> _Exercise brief_
The entries below are to be reproduced exactly, with their pictures omitted.
#### Material supplied
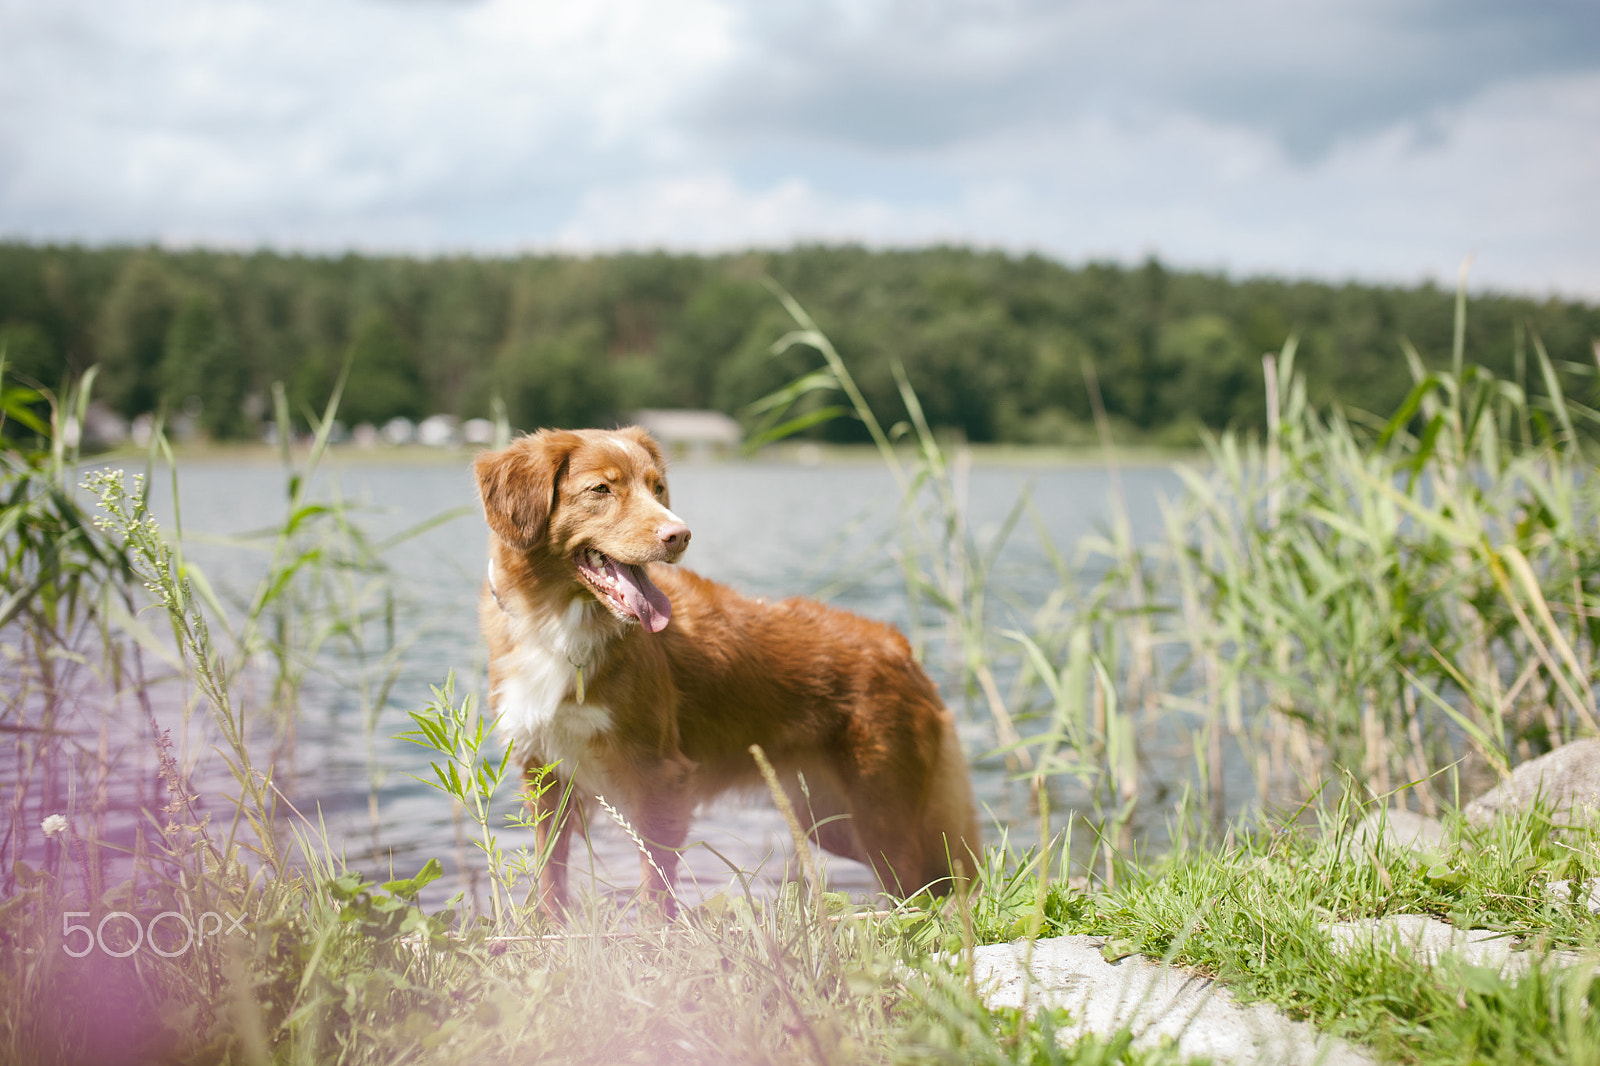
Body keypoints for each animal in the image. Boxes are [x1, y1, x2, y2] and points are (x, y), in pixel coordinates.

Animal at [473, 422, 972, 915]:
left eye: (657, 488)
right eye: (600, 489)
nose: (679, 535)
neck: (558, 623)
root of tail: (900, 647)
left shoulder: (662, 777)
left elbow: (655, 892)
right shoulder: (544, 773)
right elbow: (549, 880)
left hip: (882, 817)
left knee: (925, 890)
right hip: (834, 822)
########
> _Response area_
Body keypoints for each animal in the image. Boxes are [x1, y1, x2, y2] and points are (x, y), in pixel coordinates.

Animal at [473, 422, 972, 915]:
left eye: (657, 488)
right eye: (600, 489)
nose: (679, 535)
neck: (558, 623)
root of tail: (900, 647)
left shoulder: (662, 777)
left elbow: (655, 892)
right shoulder: (544, 773)
right elbow: (549, 880)
left hip: (882, 817)
left knee: (925, 890)
right hip: (834, 822)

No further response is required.